* Directions: Copy out the text from all of the data below, line for line and unchanged, leaving out the pictures.

* Data for the task:

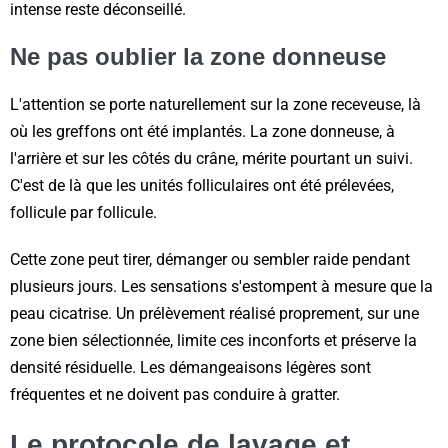
intense reste déconseillé.
Ne pas oublier la zone donneuse
L'attention se porte naturellement sur la zone receveuse, là
où les greffons ont été implantés. La zone donneuse, à
l'arrière et sur les côtés du crâne, mérite pourtant un suivi.
C'est de là que les unités folliculaires ont été prélevées,
follicule par follicule.
Cette zone peut tirer, démanger ou sembler raide pendant
plusieurs jours. Les sensations s'estompent à mesure que la
peau cicatrise. Un prélèvement réalisé proprement, sur une
zone bien sélectionnée, limite ces inconforts et préserve la
densité résiduelle. Les démangeaisons légères sont
fréquentes et ne doivent pas conduire à gratter.
Le protocole de lavage et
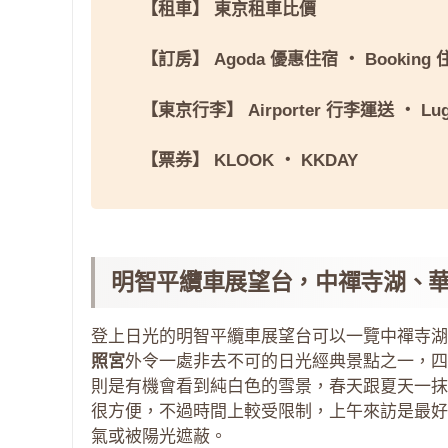
【租車】
東京租車比價
【訂房】
Agoda 優惠住宿
・
Booking
【東京行李】
Airporter 行李運送
・
Lu
【票券】
KLOOK
・
KKDAY
明智平纜車展望台，中禪寺湖、
登上日光的明智平纜車展望台可以一覽中禪寺湖
照宮
外令一處非去不可的日光經典景點之一，四
則是有機會看到純白色的雪景，春天跟夏天一抹
很方便，不過時間上較受限制，上午來訪是最好
氣或被陽光遮蔽。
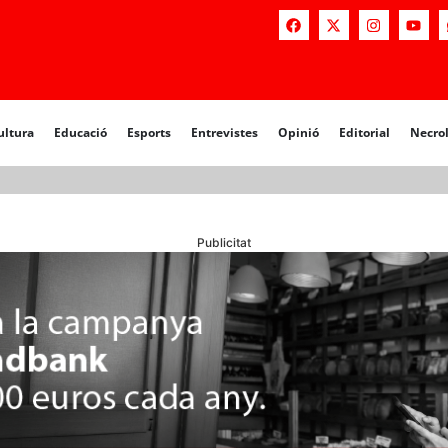
a
Educació
Esports
Entrevistes
Opinió
Editorial
Necrològiq
ultura
Educació
Esports
Entrevistes
Opinió
Editorial
Necro
Publicitat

* Solution to this task:
intense reste déconseillé.
Ne pas oublier la zone donneuse
L'attention se porte naturellement sur la zone receveuse, là
où les greffons ont été implantés. La zone donneuse, à
l'arrière et sur les côtés du crâne, mérite pourtant un suivi.
C'est de là que les unités folliculaires ont été prélevées,
follicule par follicule.
Cette zone peut tirer, démanger ou sembler raide pendant
plusieurs jours. Les sensations s'estompent à mesure que la
peau cicatrise. Un prélèvement réalisé proprement, sur une
zone bien sélectionnée, limite ces inconforts et préserve la
densité résiduelle. Les démangeaisons légères sont
fréquentes et ne doivent pas conduire à gratter.
Le protocole de lavage et
【租車】
東京租車比價
【訂房】
Agoda 優惠住宿
・
Booking
【東京行李】
Airporter 行李運送
・
Lu
【票券】
KLOOK
・
KKDAY
明智平纜車展望台，中禪寺湖、
登上日光的明智平纜車展望台可以一覽中禪寺湖
照宮
外令一處非去不可的日光經典景點之一，四
則是有機會看到純白色的雪景，春天跟夏天一抹
很方便，不過時間上較受限制，上午來訪是最好
氣或被陽光遮蔽。
a
Educació
Esports
Entrevistes
Opinió
Editorial
Necrològiq
ultura
Educació
Esports
Entrevistes
Opinió
Editorial
Necro
Publicitat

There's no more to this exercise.